Passage provided:
_ _ _ _ _ _ _
Jellyfish Lamp - Under Construction

I am working on my latest Jellyfish lamp. During a test I learned two things:

  • It had some heat dissipation problems.
  • It was absolutely gorgeous.
The problems prevented me from entering it in the Utah State Fair, but I should have it fixed up very soon. I have applied to display it at the Salt Lake Mini Maker Faire in October.

Jellyfish lamp - detail view

From the start, the main problem with the Jellyfish lamp was generating enough light for it to be impressive under normal conditions. I started using more and more powerful LEDs. This lamp, however, just uses more LEDs, many more. It is powered by more than 700 RGB LEDs, with a maximum draw of about 45 Amps. In the green close up, the dots are the individual LEDs.

Jellyfish lamp - power supply and Mega

Using that many LEDs became feasible with the appearance of WS2812 (or NeoPixel) strips with a packing of 144 LEDs per meter. My lamp uses 12 strips at about .42 meter, or 61 LEDs per strip. The lamp is powered by a 60 Amp 5 Volt power supply and controlled by an Arduino Mega.

Originally, my lamps displayed colors by shining the LEDs at the ceramic surface. Last year, I started to enclose the light with a translucent cloth skirt. That creates the large surface that changes colors. Coupled with the large number of LEDs, I now have a lamp that can hold its own against normal lighting conditions.
_ _ _ _ _ _ _
Requirement 1: Output every line of the nature image records below verbatim, leaving the pictures out.

[Extracted data entries]
_ _ _ _ _ _ _
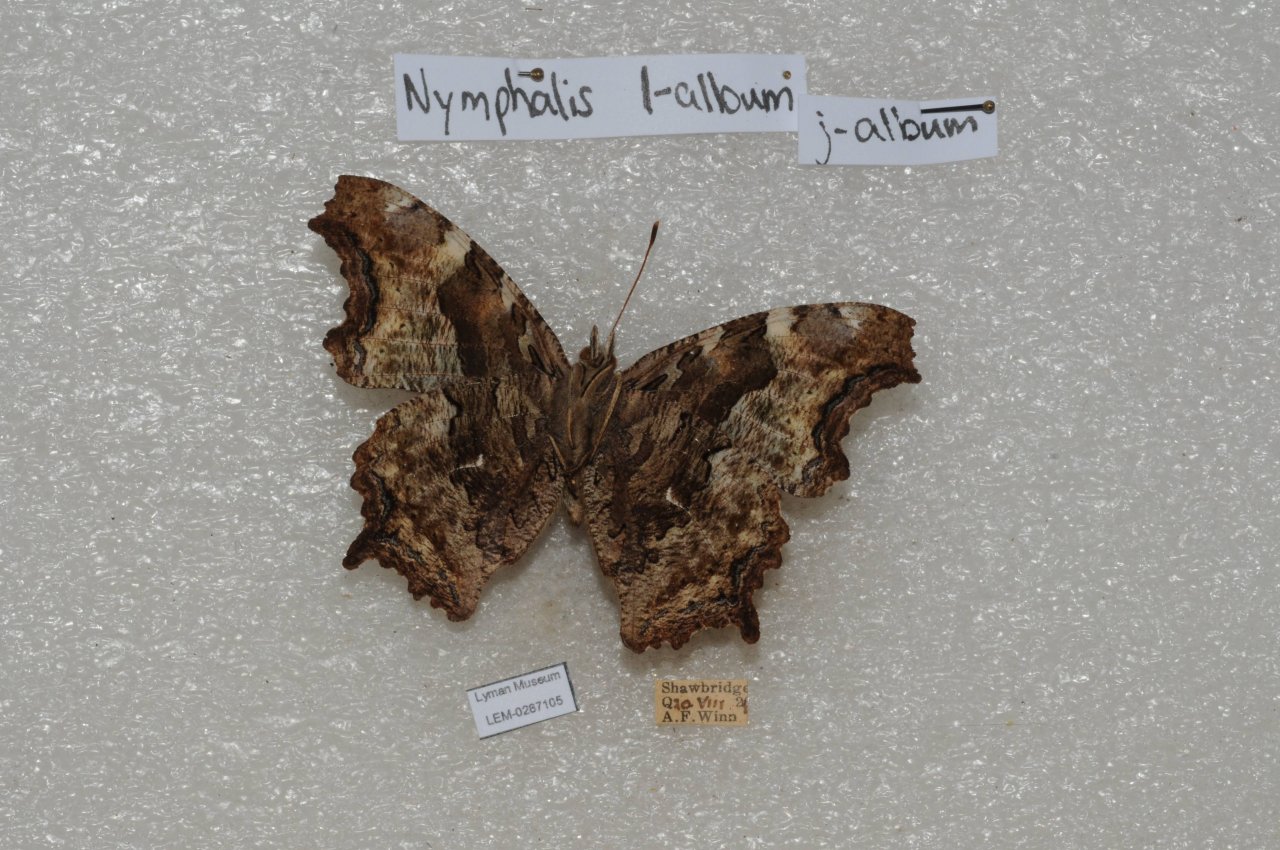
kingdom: Animalia
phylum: Arthropoda
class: Insecta
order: Lepidoptera
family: Nymphalidae
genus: Polygonia
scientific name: Polygonia vaualbum
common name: Compton Tortoiseshell
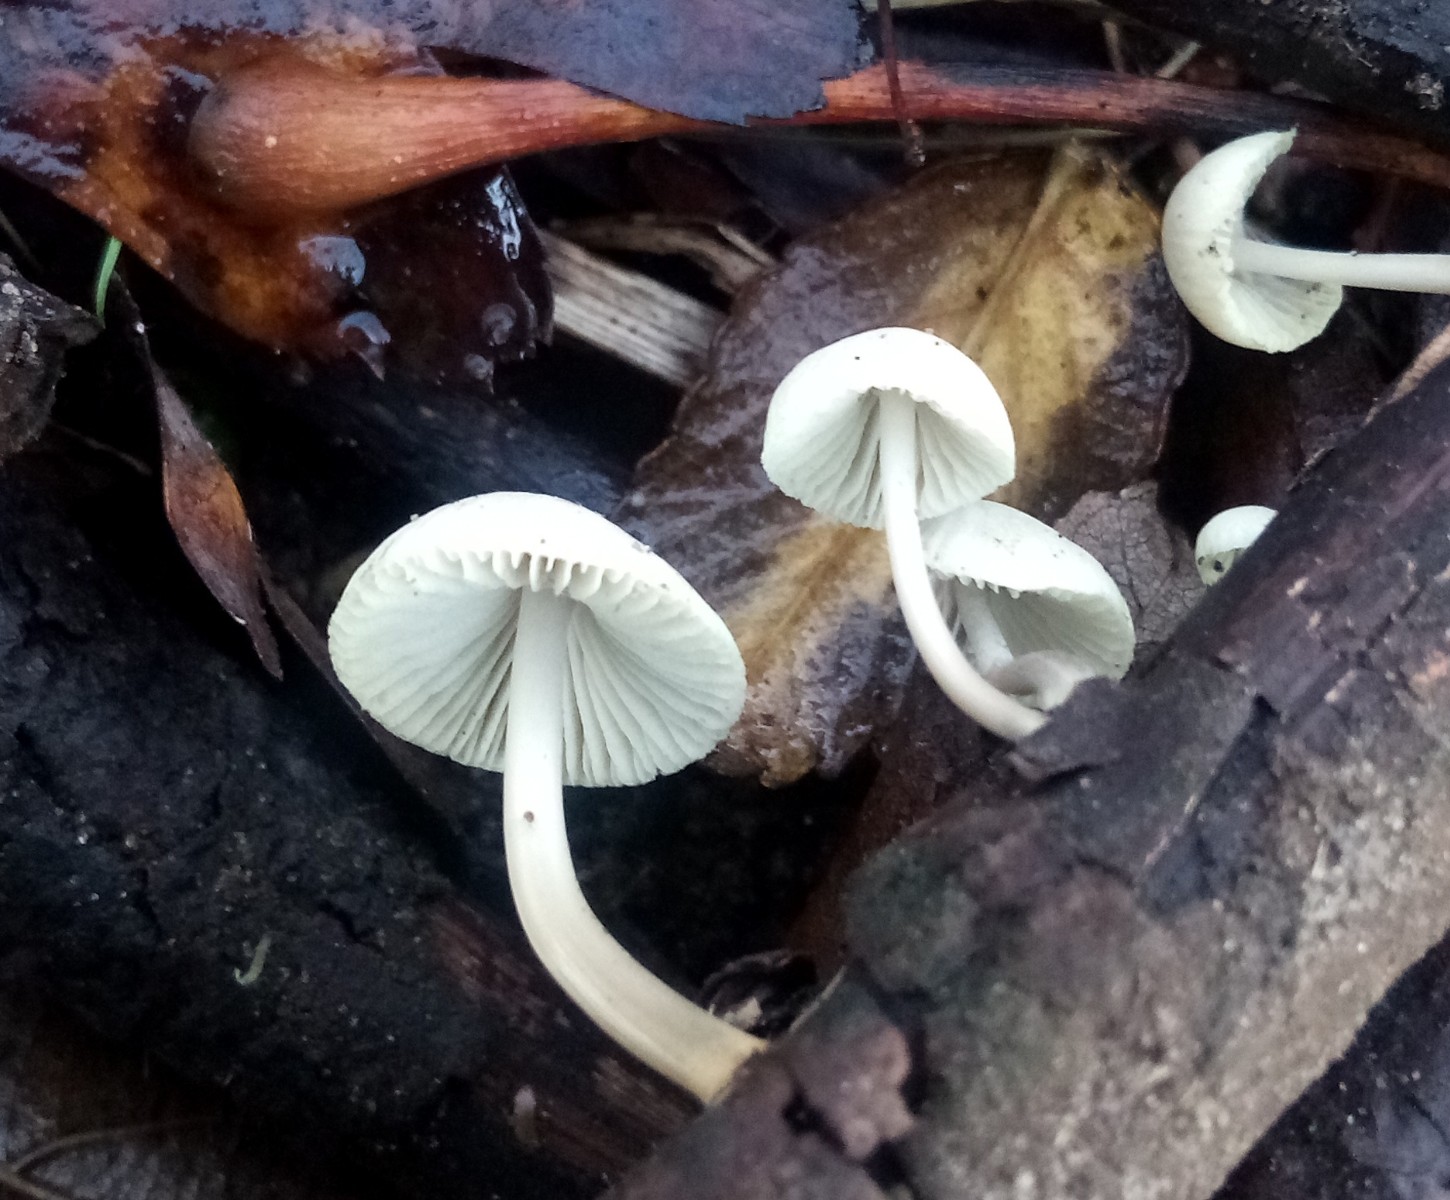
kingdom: Fungi
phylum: Basidiomycota
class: Agaricomycetes
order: Agaricales
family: Mycenaceae
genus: Mycena
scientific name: Mycena arcangeliana
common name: oliven-huesvamp
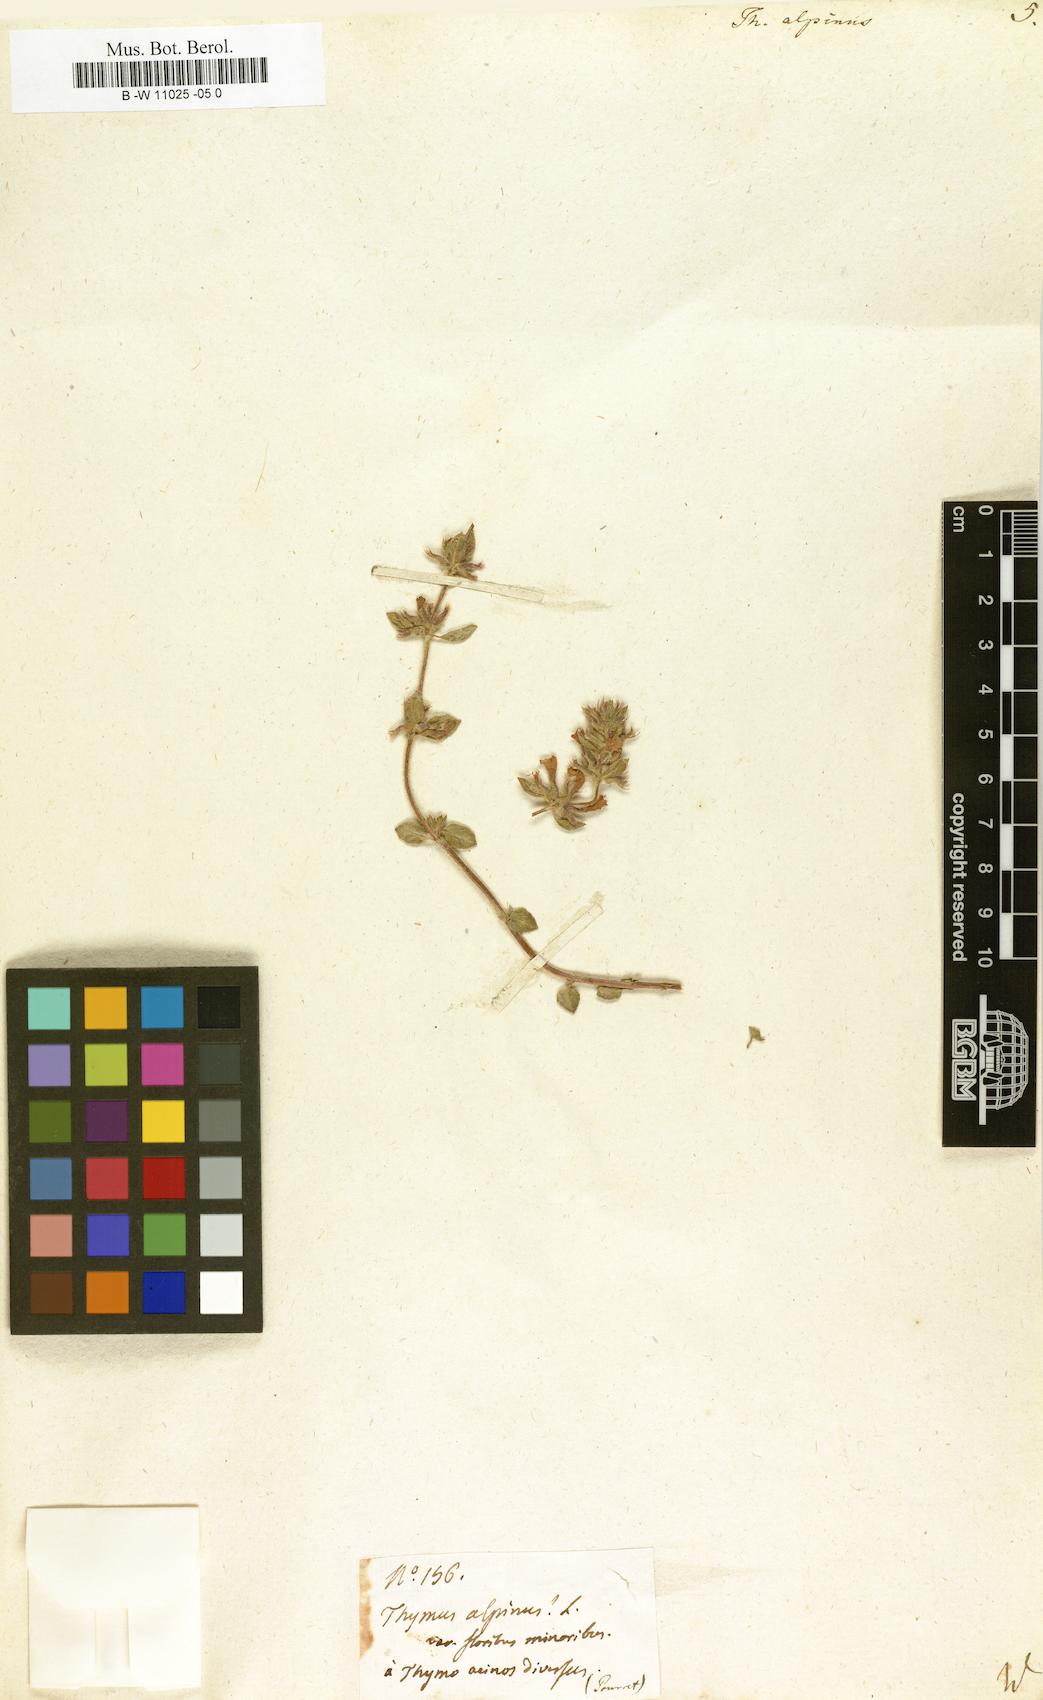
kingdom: Plantae
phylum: Tracheophyta
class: Magnoliopsida
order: Lamiales
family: Lamiaceae
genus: Thymus
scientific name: Thymus alpinus
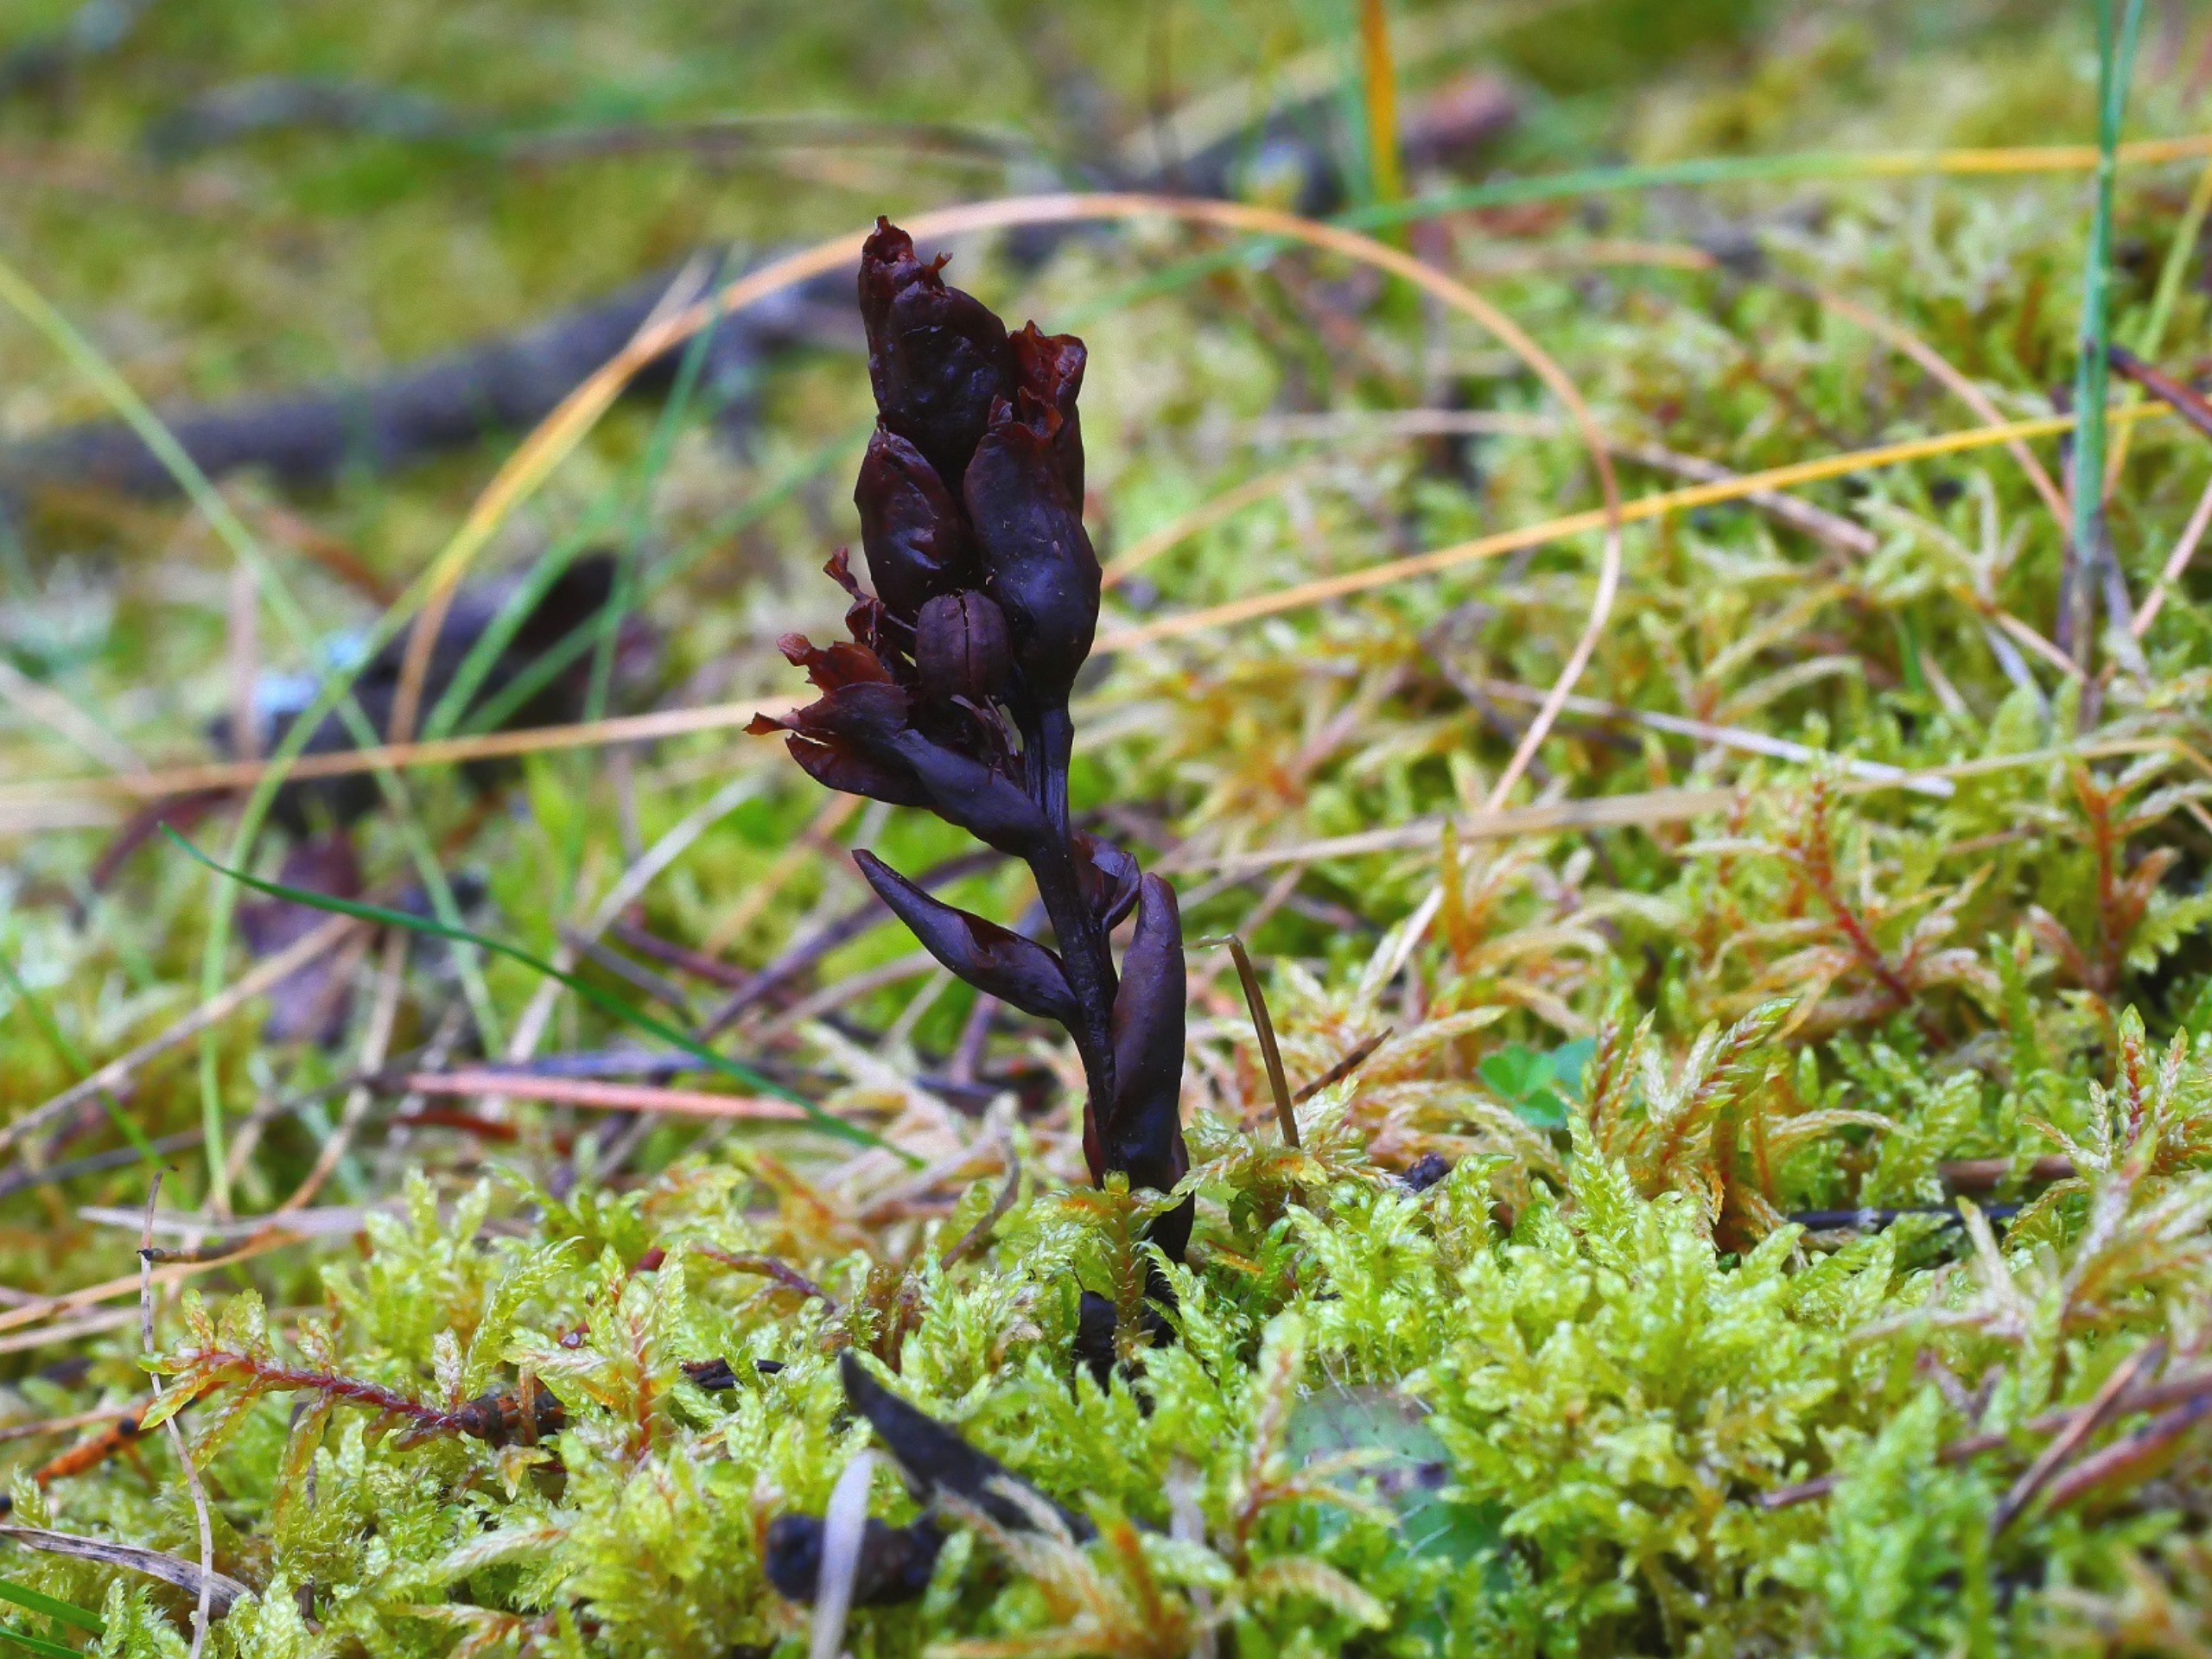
_ _ _ _ _ _ _
Requirement 2: Write the next part of the jellyfish lamp post above, picking up after its final sentence.

Written response 1:
kingdom: Animalia
phylum: Arthropoda
class: Insecta
order: Lepidoptera
family: Nymphalidae
genus: Polygonia
scientific name: Polygonia vaualbum
common name: Compton Tortoiseshell
kingdom: Fungi
phylum: Basidiomycota
class: Agaricomycetes
order: Agaricales
family: Mycenaceae
genus: Mycena
scientific name: Mycena arcangeliana
common name: oliven-huesvamp
kingdom: Plantae
phylum: Tracheophyta
class: Magnoliopsida
order: Lamiales
family: Lamiaceae
genus: Thymus
scientific name: Thymus alpinus

Written response 2:
Jellyfish lamp - power supply and Mega

LEDs are traditionally pretty cool (temperature) light. I did not anticipate any problem using a PVC pipe as the vertical structure holding the LED strips. However, the 15-45 Amp draw eventually produced enough heat to soften the PVC. After 3 hours of use, there was a noticeable bend.

I am currently throwing a new bell/top for the lamp. It will include the same vent hole patterns that I included in the base to allow cooling of the power supply. That will be a visual improvement anyway. I will also replace the PVC with a metal pipe. I think that including multiple parallel power/ground taps on each strip will reduce the heating and spread it out from the top. If needed, I can add a small fan to the interior of the support pipe.

I was hoping that this would be my final Jellyfish lamp and that I could move on to other projects (or to finish off a few more). But two things have me questioning that. First, the problems that need to be resolved will keep me with this one for a little while longer. Second, it is such a visual leap from my previous one that I have new design questions to answer.